§ INSTRUCTIONS TO FOLLOW
Could you copy every line in the listing below that has the word "Jacob"?

§ RECORDS TO PROCESS

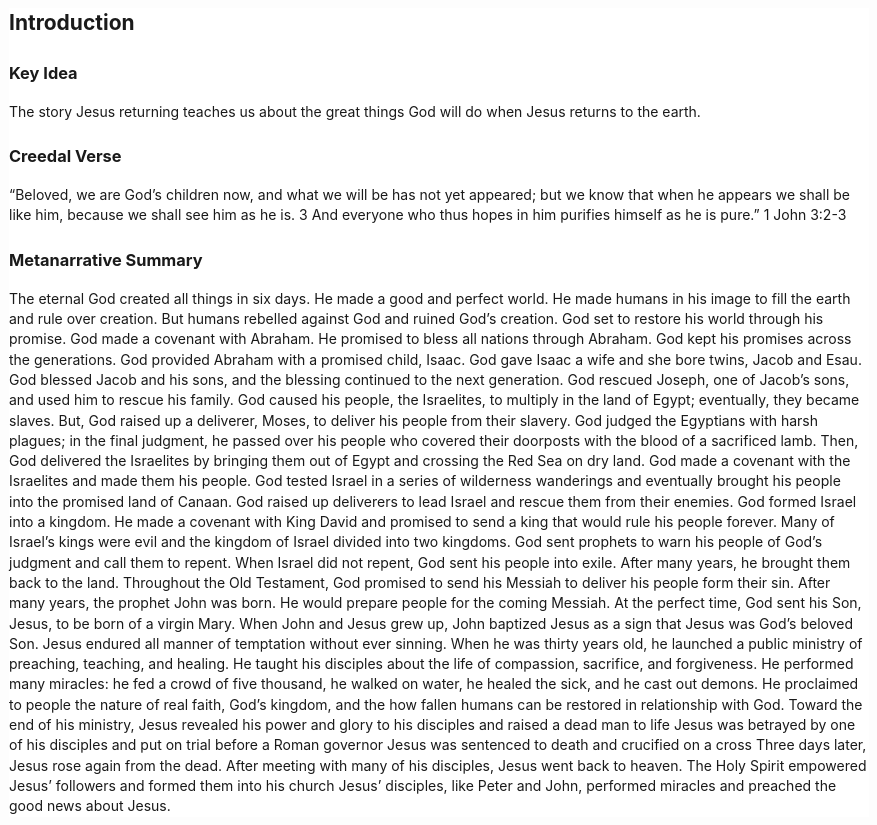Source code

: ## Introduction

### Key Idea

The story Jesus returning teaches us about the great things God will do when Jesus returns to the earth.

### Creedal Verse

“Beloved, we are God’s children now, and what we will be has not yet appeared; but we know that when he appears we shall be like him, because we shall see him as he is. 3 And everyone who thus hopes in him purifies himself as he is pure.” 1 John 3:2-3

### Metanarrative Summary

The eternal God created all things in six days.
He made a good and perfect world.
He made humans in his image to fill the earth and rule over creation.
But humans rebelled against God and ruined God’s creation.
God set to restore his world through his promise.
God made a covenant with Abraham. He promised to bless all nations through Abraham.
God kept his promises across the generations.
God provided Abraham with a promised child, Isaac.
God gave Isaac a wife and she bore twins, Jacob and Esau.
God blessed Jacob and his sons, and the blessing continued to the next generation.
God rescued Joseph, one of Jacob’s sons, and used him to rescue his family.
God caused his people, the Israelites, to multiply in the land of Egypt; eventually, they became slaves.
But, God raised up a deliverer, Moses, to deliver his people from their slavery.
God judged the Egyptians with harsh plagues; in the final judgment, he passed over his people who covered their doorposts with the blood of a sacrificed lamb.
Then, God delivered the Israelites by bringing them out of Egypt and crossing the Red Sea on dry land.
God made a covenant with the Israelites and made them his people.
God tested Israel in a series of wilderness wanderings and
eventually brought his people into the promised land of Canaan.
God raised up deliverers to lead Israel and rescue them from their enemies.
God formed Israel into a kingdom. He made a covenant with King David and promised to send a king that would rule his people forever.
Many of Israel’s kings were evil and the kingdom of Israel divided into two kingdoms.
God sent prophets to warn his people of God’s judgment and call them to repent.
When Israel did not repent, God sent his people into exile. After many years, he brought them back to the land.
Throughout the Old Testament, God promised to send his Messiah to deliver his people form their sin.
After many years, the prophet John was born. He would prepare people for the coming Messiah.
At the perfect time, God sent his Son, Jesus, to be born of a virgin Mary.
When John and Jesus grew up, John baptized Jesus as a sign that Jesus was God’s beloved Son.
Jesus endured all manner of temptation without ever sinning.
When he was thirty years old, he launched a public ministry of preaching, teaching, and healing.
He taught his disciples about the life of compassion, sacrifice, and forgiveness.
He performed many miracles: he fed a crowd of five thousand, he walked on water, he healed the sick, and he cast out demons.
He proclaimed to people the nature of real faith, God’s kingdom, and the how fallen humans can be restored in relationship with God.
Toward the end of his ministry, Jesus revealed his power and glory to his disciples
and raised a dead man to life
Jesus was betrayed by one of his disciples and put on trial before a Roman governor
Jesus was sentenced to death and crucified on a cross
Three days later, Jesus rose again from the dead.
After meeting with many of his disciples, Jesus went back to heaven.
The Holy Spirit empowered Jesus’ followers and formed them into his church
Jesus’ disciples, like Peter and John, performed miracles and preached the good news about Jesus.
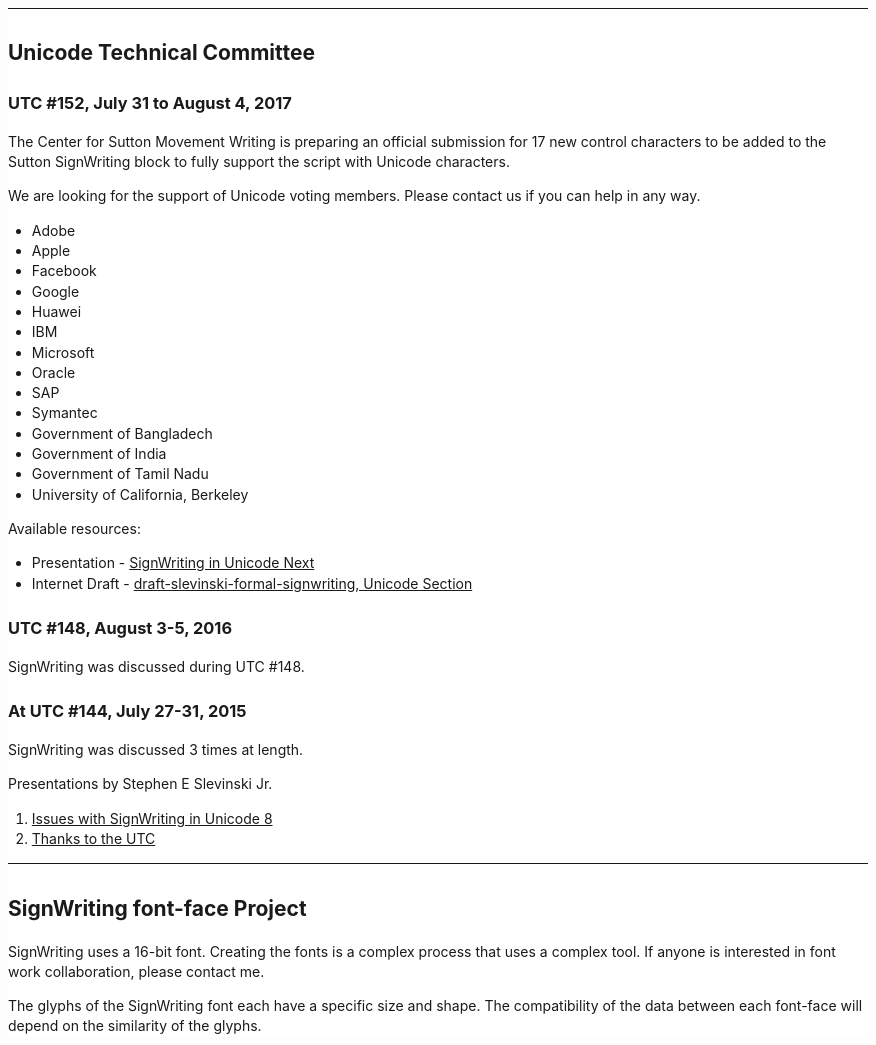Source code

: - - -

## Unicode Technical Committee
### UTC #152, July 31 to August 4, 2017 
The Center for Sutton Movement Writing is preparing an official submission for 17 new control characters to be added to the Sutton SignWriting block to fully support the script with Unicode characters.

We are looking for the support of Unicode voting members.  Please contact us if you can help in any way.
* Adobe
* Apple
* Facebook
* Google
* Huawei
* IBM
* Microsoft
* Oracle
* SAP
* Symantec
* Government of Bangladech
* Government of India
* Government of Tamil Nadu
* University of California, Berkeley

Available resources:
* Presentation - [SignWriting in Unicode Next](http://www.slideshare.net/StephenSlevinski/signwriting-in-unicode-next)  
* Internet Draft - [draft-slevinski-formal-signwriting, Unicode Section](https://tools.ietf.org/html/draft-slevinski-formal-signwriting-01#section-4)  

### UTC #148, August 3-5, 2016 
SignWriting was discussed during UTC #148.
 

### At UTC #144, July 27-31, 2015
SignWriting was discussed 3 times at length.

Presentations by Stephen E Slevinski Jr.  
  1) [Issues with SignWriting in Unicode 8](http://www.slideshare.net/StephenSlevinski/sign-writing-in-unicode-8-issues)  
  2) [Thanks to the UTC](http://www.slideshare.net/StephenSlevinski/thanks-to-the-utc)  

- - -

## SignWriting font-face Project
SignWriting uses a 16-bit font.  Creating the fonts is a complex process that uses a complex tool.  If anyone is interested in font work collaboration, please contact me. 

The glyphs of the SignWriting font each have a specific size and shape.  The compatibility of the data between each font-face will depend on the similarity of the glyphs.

§ SOLVED PROBLEM
God gave Isaac a wife and she bore twins, Jacob and Esau.
God blessed Jacob and his sons, and the blessing continued to the next generation.
God rescued Joseph, one of Jacob’s sons, and used him to rescue his family.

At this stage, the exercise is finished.